Since Israel resumed air and ground operations more than 1,560 Palestinians have been killed in Gaza and 400,000 have been displaced. The UN reported that in 36 of the more than 225 Israeli strikes on Gaza only women and were slain. On Sunday, half an hour after Israel ordered all staff and patients to evacuate, Israel bombed Anglican-run Al-Ahli Hospital, formerly known as the Baptist Hospital, targeting "the surgical building and the oxygen station for intensive care units," Gaza's civil defence reported.
This bombing followed Israel's completion of the so-called Morag Corridor, named after the abandoned Morag settlement, which cuts off Rafah City from the south and Israe issued evacuation orders for Palestinians living in eight neighbourhoods of Khan Younes.
The UN agency for Palestinian refugees (UNRWA) chief Philippe Lazzarini told Al-Jazeera's UPfront that situation in Gaza as a “post-apocalyptic” killing zone.

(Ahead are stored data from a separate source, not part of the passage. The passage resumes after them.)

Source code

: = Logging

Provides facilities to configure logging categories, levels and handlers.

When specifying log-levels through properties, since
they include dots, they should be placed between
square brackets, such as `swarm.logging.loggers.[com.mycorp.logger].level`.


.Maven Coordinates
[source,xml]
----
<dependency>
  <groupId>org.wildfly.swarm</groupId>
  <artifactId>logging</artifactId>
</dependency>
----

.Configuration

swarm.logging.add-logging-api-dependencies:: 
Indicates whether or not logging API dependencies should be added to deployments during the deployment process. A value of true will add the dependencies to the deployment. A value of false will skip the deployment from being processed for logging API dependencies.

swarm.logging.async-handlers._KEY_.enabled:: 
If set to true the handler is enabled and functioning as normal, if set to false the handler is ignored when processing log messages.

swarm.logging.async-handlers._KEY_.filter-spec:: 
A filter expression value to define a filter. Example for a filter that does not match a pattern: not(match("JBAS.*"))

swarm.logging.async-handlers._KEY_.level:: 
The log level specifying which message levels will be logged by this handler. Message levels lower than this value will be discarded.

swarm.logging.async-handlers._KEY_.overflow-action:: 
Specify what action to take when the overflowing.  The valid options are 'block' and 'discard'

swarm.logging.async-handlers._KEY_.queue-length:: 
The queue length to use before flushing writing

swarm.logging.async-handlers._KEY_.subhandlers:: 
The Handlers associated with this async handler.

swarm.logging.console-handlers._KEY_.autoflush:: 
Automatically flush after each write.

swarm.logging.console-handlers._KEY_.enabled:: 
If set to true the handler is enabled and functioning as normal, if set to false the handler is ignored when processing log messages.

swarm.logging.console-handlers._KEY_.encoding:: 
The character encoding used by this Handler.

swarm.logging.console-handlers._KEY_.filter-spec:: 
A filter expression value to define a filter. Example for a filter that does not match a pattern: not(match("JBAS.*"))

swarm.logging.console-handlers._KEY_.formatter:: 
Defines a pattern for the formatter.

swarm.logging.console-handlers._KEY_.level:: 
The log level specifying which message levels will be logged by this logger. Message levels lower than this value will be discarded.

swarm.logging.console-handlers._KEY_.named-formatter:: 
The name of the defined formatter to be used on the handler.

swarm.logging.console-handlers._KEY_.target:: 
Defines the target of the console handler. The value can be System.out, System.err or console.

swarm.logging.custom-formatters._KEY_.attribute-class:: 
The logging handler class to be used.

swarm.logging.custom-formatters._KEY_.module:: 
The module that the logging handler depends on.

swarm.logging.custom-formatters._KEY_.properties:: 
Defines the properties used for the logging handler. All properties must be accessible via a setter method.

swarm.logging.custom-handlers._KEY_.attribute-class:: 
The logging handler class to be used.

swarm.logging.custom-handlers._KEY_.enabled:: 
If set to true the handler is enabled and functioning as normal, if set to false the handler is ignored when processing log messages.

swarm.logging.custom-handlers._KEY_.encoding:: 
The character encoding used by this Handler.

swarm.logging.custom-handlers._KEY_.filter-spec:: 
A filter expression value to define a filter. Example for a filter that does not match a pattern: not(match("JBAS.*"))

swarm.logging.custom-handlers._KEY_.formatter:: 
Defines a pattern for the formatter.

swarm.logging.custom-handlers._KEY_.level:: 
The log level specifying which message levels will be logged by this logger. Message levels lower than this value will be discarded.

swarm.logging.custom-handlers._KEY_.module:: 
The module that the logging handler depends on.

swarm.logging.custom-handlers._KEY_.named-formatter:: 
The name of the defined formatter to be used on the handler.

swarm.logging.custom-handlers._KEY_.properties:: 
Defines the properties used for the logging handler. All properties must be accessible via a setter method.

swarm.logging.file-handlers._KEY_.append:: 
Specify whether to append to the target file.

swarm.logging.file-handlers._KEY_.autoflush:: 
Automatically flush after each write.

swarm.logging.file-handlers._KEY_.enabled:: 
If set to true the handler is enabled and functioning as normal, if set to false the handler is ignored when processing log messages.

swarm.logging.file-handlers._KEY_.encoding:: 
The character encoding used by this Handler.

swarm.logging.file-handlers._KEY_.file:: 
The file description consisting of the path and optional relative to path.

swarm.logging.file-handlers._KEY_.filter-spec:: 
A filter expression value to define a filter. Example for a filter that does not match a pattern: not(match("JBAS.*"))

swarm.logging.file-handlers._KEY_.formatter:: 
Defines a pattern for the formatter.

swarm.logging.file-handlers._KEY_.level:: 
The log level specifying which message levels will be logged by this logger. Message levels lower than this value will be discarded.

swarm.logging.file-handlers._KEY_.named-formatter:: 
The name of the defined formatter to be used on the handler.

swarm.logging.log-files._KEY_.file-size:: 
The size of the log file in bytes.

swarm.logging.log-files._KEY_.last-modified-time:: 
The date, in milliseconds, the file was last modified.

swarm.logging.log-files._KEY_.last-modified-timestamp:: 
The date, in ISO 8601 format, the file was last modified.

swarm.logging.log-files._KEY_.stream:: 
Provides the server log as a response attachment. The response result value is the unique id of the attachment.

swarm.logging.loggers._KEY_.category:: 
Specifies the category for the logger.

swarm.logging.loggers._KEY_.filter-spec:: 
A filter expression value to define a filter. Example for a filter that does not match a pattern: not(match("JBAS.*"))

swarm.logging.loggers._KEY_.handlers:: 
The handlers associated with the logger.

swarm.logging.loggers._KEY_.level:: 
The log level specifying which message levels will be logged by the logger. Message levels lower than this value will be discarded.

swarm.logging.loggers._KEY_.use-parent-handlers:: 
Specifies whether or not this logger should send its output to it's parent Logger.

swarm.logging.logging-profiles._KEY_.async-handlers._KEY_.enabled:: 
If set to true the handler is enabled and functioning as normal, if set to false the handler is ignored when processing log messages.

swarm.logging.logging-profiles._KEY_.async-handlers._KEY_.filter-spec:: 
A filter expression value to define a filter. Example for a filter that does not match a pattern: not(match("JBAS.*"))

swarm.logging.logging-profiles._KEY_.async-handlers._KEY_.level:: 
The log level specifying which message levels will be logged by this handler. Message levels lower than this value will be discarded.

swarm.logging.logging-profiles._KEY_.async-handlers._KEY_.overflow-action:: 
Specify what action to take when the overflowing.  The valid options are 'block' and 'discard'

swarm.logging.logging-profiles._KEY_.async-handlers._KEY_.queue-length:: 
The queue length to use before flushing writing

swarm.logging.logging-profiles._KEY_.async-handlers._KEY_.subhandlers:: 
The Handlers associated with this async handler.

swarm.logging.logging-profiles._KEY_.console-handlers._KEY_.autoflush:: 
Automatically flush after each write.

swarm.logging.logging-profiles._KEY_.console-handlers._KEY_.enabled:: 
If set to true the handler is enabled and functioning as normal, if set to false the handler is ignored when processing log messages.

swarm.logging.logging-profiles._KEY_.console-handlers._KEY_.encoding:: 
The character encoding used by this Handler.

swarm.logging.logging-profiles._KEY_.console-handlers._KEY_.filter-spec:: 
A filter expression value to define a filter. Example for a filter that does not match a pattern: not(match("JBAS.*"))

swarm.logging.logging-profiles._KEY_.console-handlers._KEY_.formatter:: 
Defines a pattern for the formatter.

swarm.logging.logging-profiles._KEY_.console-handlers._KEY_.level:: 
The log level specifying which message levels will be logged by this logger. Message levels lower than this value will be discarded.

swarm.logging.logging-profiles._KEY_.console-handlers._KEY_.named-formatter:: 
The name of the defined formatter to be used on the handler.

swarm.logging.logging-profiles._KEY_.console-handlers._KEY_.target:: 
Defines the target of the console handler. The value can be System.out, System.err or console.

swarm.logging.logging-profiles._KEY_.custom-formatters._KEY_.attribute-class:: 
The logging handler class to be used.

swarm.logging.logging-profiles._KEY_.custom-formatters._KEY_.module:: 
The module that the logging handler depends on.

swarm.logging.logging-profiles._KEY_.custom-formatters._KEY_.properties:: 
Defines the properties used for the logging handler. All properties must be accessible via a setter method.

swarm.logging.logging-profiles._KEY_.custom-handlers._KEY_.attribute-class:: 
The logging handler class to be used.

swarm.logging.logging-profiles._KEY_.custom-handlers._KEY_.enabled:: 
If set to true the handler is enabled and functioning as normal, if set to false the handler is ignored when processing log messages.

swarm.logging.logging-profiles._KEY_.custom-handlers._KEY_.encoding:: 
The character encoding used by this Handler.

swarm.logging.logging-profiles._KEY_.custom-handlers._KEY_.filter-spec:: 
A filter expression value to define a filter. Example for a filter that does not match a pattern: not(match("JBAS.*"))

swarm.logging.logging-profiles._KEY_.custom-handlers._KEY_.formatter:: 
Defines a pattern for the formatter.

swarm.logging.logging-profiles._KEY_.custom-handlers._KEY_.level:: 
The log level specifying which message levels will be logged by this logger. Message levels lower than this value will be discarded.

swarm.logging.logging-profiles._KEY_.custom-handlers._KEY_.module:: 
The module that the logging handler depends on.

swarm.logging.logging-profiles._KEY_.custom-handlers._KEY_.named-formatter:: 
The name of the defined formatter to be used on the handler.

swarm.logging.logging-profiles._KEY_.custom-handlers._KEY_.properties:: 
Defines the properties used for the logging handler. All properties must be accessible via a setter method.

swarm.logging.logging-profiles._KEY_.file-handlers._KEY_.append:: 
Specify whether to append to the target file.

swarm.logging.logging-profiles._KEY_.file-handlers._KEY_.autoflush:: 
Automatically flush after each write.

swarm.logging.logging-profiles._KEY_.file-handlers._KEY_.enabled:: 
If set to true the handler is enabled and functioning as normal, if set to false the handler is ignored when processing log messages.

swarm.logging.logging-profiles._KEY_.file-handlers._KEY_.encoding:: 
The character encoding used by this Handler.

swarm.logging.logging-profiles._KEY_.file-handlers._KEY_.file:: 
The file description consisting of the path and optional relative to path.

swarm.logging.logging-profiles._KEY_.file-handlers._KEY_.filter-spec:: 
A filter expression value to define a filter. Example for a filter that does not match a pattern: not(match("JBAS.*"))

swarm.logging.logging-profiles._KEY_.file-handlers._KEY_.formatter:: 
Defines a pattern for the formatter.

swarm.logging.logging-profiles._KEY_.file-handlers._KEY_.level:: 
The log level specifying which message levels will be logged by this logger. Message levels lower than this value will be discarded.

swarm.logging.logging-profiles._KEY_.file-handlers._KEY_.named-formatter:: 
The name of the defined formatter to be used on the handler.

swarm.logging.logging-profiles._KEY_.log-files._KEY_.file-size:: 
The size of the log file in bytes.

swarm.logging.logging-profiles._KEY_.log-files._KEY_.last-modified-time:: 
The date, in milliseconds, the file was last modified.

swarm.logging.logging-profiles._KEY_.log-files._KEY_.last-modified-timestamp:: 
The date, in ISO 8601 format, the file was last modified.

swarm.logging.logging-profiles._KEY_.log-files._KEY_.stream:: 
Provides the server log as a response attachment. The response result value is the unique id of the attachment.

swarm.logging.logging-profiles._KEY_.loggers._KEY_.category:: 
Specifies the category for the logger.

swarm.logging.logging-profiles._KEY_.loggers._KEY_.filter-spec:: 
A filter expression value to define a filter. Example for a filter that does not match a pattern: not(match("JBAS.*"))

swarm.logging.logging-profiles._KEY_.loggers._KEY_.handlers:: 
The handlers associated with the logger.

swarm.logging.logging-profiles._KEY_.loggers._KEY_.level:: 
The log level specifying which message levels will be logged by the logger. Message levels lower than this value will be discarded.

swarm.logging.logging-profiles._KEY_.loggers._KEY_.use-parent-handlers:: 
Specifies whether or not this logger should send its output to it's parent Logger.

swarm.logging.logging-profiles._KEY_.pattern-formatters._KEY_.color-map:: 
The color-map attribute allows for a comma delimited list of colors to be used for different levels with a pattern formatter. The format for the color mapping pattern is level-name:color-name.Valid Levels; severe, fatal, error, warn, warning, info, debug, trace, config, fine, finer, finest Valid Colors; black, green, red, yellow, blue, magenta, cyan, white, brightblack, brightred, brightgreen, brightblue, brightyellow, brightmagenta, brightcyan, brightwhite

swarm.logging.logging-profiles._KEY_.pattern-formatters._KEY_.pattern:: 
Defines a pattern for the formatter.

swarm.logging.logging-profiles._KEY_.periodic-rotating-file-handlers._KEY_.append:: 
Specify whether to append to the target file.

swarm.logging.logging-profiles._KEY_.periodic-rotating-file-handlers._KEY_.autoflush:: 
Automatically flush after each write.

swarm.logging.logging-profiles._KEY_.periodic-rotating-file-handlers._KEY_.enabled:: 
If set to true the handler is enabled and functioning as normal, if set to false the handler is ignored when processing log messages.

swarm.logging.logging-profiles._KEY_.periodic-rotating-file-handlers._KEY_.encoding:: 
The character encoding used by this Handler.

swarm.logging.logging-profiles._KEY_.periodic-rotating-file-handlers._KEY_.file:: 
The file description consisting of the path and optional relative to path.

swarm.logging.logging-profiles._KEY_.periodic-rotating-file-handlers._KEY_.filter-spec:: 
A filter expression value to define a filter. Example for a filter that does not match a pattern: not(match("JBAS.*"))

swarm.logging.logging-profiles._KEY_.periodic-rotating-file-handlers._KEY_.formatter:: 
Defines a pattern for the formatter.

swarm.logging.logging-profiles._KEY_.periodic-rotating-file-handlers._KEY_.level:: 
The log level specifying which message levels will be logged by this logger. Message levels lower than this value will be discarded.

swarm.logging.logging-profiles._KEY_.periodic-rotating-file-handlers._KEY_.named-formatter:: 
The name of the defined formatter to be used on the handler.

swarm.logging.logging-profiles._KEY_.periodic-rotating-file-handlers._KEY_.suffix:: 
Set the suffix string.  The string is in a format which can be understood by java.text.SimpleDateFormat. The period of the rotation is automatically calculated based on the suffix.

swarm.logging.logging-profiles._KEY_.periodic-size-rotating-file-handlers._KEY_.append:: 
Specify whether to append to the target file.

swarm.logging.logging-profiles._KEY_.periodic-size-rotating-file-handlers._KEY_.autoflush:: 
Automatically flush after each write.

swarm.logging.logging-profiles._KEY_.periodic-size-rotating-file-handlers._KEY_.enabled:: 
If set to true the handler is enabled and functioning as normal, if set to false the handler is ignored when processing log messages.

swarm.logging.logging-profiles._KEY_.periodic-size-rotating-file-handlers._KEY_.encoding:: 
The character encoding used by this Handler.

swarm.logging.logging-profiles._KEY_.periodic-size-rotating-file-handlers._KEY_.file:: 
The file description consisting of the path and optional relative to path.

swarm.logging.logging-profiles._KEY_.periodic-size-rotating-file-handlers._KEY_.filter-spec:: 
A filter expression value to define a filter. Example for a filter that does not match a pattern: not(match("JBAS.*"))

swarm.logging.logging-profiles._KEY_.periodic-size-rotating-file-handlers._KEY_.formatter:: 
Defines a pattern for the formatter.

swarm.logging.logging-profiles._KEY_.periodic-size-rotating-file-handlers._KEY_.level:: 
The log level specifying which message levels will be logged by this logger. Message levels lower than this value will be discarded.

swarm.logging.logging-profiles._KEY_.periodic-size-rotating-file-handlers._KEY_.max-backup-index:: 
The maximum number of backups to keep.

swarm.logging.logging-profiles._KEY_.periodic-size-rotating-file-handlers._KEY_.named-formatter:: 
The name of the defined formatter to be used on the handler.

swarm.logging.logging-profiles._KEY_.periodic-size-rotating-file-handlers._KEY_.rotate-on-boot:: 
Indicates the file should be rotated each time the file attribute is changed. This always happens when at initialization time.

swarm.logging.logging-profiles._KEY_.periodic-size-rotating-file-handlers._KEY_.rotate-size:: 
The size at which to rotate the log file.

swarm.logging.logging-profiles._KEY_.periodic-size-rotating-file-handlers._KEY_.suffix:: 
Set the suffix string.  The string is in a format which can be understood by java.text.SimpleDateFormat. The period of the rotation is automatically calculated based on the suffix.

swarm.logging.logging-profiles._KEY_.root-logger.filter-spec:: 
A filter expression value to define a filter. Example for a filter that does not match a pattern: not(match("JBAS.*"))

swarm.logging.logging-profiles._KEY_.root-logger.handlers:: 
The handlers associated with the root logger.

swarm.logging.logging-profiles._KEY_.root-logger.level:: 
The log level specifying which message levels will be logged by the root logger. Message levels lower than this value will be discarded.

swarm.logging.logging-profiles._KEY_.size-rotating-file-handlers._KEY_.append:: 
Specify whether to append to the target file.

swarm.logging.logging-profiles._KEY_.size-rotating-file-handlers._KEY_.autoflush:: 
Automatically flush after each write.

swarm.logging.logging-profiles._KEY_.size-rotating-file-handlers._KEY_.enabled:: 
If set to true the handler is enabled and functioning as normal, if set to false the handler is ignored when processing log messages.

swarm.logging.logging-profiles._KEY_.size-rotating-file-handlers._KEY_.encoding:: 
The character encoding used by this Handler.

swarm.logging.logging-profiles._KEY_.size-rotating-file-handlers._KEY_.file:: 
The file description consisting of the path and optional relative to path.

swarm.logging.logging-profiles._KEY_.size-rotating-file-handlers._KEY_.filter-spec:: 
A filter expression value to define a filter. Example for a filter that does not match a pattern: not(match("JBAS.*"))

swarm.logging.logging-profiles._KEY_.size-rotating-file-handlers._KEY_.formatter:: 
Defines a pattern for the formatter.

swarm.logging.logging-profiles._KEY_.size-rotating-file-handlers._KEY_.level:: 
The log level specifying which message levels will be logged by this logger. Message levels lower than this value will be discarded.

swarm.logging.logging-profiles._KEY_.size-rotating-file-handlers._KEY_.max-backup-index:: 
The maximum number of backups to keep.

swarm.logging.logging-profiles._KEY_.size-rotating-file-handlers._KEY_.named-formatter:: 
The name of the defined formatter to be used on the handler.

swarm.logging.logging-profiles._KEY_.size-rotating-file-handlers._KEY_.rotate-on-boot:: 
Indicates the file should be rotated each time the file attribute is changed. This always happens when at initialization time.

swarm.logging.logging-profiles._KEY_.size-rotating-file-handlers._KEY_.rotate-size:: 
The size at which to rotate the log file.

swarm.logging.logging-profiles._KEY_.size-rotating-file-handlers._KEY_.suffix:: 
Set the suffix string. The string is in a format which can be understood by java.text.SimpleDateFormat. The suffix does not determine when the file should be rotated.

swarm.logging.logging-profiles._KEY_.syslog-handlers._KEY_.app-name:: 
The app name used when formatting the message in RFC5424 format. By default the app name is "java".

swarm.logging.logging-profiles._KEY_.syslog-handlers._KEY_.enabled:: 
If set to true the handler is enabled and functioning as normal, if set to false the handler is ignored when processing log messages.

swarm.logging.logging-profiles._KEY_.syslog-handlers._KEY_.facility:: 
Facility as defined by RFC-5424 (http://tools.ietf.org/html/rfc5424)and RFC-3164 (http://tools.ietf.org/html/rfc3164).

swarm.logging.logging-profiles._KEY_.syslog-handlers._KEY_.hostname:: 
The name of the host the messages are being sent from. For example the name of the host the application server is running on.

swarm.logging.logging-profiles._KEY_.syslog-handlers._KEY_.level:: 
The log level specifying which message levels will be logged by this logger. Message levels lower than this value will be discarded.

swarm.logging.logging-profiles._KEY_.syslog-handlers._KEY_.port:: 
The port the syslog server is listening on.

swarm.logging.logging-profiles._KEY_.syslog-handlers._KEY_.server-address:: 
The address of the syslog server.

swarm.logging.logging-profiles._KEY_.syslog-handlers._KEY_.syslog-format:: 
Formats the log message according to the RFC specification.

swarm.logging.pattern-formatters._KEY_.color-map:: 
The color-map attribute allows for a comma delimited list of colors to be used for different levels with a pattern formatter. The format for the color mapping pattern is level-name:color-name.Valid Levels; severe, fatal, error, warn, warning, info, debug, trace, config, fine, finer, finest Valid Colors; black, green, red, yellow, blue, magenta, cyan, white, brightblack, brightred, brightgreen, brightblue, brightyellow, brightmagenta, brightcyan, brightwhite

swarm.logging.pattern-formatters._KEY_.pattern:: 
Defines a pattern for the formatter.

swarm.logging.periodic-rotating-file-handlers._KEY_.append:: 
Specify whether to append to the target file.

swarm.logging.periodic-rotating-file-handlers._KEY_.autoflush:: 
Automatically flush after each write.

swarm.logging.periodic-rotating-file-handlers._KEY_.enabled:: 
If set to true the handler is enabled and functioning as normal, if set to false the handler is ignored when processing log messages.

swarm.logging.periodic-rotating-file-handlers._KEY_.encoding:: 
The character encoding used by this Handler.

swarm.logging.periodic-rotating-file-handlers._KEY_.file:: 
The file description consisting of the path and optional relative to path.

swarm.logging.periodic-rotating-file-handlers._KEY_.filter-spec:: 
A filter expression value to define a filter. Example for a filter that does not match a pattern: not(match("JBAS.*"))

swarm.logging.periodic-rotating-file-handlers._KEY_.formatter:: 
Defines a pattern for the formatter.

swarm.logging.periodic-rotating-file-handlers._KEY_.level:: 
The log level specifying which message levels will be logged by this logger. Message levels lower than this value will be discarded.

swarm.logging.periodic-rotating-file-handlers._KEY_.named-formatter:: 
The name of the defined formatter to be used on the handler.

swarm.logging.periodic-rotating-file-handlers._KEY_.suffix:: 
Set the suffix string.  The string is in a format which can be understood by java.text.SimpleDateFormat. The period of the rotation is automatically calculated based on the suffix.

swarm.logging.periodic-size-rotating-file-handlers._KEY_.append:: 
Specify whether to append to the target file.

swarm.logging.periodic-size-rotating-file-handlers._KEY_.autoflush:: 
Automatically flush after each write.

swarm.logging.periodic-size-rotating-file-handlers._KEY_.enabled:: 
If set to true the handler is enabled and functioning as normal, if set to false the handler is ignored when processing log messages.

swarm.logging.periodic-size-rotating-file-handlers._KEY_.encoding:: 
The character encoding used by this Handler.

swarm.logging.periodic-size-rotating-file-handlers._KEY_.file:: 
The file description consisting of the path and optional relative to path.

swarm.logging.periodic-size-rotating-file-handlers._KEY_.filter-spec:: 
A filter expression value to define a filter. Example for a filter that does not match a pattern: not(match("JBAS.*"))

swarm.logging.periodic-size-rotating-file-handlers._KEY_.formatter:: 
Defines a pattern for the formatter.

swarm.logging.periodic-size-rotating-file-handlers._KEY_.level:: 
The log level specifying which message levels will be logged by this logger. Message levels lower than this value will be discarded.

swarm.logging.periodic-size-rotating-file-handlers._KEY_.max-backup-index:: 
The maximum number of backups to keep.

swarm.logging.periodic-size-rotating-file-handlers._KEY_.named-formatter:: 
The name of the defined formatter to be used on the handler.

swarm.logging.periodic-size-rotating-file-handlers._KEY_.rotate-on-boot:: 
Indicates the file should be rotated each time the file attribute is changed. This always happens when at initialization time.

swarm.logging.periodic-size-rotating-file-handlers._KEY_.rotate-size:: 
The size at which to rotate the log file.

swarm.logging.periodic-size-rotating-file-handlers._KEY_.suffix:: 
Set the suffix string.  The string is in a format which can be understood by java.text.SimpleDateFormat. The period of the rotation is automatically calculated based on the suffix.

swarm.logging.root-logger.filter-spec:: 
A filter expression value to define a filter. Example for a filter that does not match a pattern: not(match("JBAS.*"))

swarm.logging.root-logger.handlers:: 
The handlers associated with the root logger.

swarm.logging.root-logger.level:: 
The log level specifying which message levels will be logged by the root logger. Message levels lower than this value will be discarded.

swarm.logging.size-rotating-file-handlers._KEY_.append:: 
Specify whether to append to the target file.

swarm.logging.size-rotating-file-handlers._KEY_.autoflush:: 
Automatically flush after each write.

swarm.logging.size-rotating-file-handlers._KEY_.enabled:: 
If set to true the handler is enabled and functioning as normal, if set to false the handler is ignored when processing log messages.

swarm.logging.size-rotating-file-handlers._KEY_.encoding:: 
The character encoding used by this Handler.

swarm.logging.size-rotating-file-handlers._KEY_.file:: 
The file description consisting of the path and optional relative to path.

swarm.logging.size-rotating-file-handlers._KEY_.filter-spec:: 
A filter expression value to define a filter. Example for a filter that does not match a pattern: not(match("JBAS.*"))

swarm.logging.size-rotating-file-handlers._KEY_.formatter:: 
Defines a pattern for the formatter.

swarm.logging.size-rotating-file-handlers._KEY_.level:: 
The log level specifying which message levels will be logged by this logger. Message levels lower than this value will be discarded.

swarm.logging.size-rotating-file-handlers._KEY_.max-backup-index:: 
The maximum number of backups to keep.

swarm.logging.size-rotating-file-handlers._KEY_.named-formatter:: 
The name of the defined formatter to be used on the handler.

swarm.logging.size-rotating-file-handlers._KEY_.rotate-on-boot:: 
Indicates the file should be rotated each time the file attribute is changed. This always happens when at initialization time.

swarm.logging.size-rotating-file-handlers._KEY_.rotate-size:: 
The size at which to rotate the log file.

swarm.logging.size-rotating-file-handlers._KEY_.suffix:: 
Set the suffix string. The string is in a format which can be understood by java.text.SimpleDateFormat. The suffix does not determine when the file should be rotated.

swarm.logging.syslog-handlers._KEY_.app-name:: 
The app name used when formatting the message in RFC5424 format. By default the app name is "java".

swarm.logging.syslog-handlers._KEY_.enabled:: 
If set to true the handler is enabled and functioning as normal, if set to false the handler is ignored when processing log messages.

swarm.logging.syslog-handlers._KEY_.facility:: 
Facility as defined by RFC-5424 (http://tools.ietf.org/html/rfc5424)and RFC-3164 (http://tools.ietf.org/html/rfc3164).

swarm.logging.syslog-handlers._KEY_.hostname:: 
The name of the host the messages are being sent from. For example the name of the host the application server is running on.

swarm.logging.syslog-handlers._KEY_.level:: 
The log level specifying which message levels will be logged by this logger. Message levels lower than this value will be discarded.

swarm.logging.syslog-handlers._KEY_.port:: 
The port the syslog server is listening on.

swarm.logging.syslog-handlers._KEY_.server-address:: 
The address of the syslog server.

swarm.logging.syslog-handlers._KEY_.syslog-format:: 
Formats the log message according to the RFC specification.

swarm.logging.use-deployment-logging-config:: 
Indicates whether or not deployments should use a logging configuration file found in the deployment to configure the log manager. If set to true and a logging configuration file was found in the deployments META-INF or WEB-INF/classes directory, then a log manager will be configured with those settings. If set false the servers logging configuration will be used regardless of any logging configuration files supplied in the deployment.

Bombs and bullets are not the only weapons Israel is using. On March 2, two weeks before abandoning the two-month ceasefire, Israel halted all deliveries of food, water and medical supplies to Gaza. Israel's aim was to pressure Hamas to accept the extension of phase one of the January 19th rather than proceed to stage two. Hamas, however, insisted on progressing to stage two which involves the release all living Israeli hostages in exchange for Palestinian prisoners, Israel’s withdrawal from Gaza and the end of the war.
When agreeing to ceasefire, Israeli Prime Minister Benjamin Netanyahu made it clear that he would not shift to phase two and refused to enter into negotiations on implementation mandated during phase one. He never had any intention of halting the war after the ceasefire expired. He took this line because his two hard right coalition partners threatened to bolt the coalition if he did. Consequently, Israel has returned to its Gaza war to keep Netanyahu in office despite rising popular opposition to the war. The Israeli Democracy Institute found in January that 70 per cent of Israelis agreed to stage two and that this figure had risen to 73 per cent in February. Less than 25 per cent of Israelis favoured a return to fighting. Sixty per cent wanted Netanyahu to resign. This is Netanyahu’s war.
A week ago, the Israeli military threatened to fire air force reservists and retirees who signed an public letter condemning the war as serving political interests while failing to return the 59 hostages, half of whom are said to be dead. Retired Israeli air force pilot Guy Poran who launched the letter, told the Associated Press, "It’s completely illogical and irresponsible on behalf of the Israeli policy makers … risking the lives of the hostages, risking the lives of more soldiers and risking lives of many, many more innocent Palestinians, while it had a very clear alternative.” On the weekend, the reservists were backed up by 250 former internal security Mossad members, including chiefs Danny Yatom, Efraim Halevy, and Tamir Pardon and dozens of ex-officials.